Shostack + Friends Blog Archive

 

Two On Identity

self-portrait.jpgThere’s the Budapest Declaration on Machine Readable Travel Documents:

By failing to implement an appropriate security architecture, European governments have effectively forced citizens to adopt new international Machine Readable Travel Documents which dramatically decrease their security and privacy and increases risk of identity theft. Simply put, the current implementation of the European passport utilises technologies and standards that are poorly conceived for its purpose.

The Budapest declaration is via Bruce Schneier. Next up we have USA Today on “If it’s really you, what color is your car?” via both Pogo Was Right and Dan Solove, who opines in “Verifying Identity: From One Foolish Way to Another

The problem with using this method is that the information in public databases is often riddled with errors. Why do banks need to go behind your back to snoop out information about you? Banks and financial institutions already have a relationship with you — after all, you established an account with them. They can use some of the information they gathered at that time to establish your identity and then ask you to supply additional information to help identify you. But going behind people’s backs and trolling public records for data does not strike me as a particularly effective method given the possibility for errors in those records.

The disdain of banks for their actual customers, those pesky, diverse, demanding idiots, grows by the day, and grows with every regulation which distracts and drags down the level of “service” on which they might otherwise compete.

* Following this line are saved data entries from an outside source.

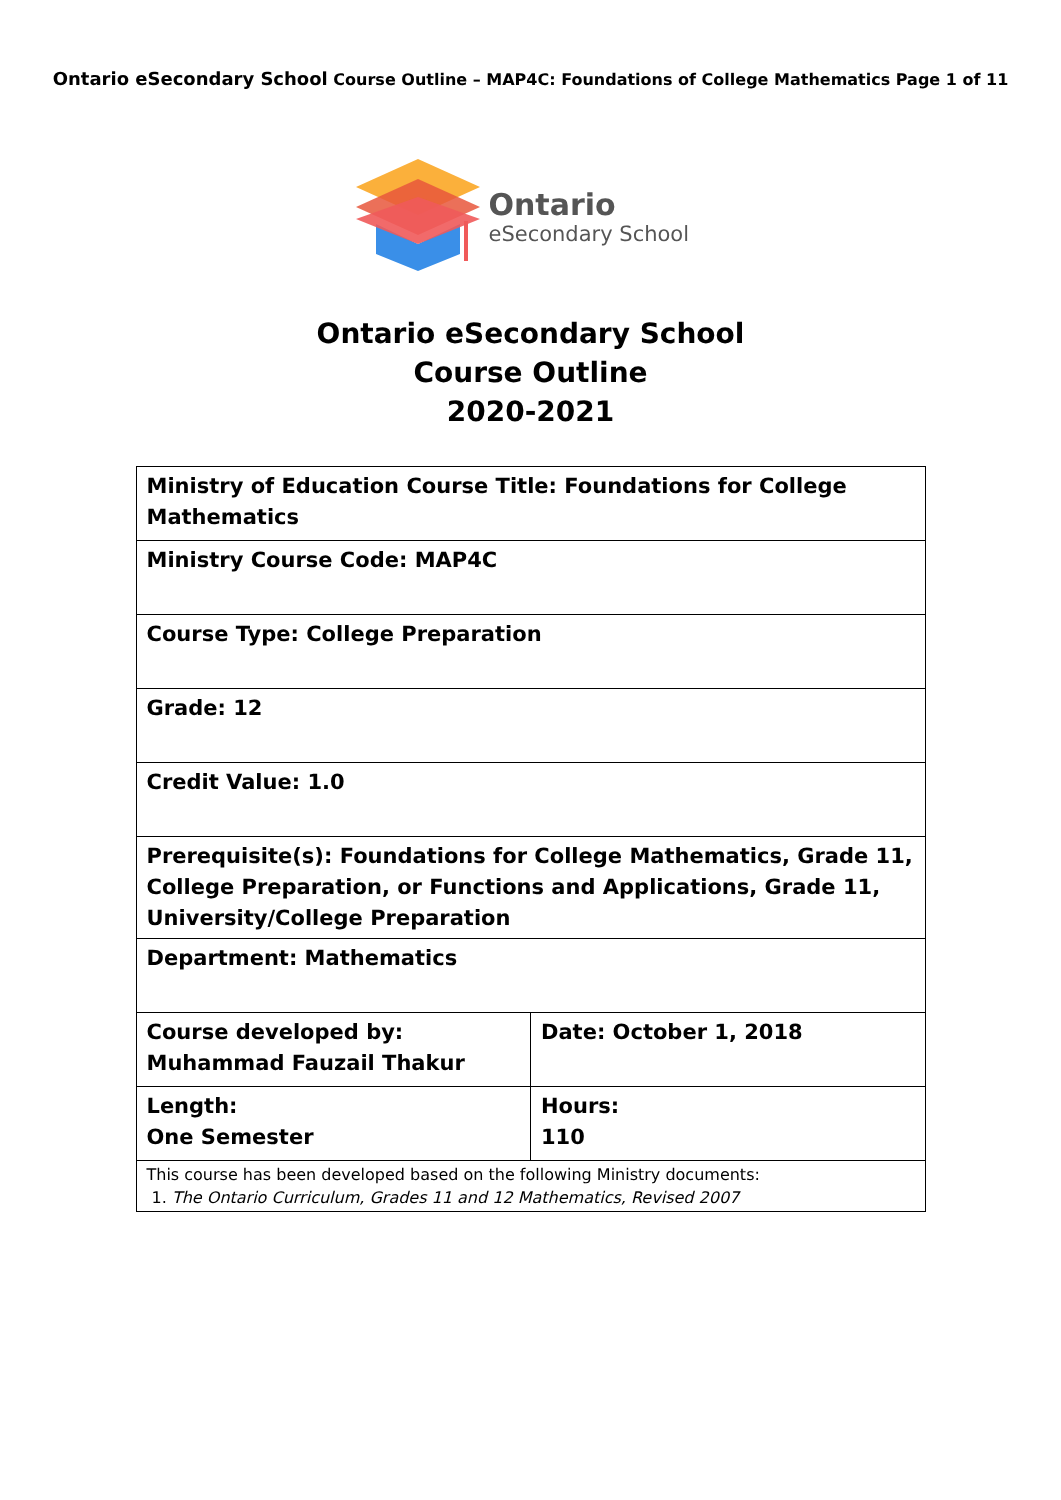Ontario eSecondary School Course Outline – MAP4C: Foundations of College Mathematics Page 1 of 11
Ontario
eSecondary School
Ontario eSecondary School
Course Outline
2020-2021
| Ministry of Education Course Title: Foundations for College Mathematics | |
| Ministry Course Code: MAP4C | |
| Course Type: College Preparation | |
| Grade: 12 | |
| Credit Value: 1.0 | |
| Prerequisite(s): Foundations for College Mathematics, Grade 11, College Preparation, or Functions and Applications, Grade 11, University/College Preparation | |
| Department: Mathematics | |
| Course developed by: Muhammad Fauzail Thakur | Date: October 1, 2018 |
| Length: One Semester | Hours: 110 |
| This course has been developed based on the following Ministry documents: 1. The Ontario Curriculum, Grades 11 and 12 Mathematics, Revised 2007 | |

Photo: self-portrait by j_photo.

5 comments on "Two On Identity"

  • Beautiful photo; do you know her?

  • Adam says:

    Nope! Found it searching Flickr for “self-portrait,” which it suggested as I was searching on “identity.” I felt that the doubled nature, and the aesthetic of the picture in general worked really well for the post.

  • Iang says:

    Although not precisely on point, the answer to this question:

    Why do banks need to go behind your back to snoop out information about you?

    Is that banks need to assess credit-worthiness so as to lend you money, and that’s a difficult task, one not easy just using classical “up-front” methods.

  • Adam says:

    Iang: Except that’s not what they’re using the information for. They’re using it to try to establish continuity–that the person they’re talking to is the person they talked to before.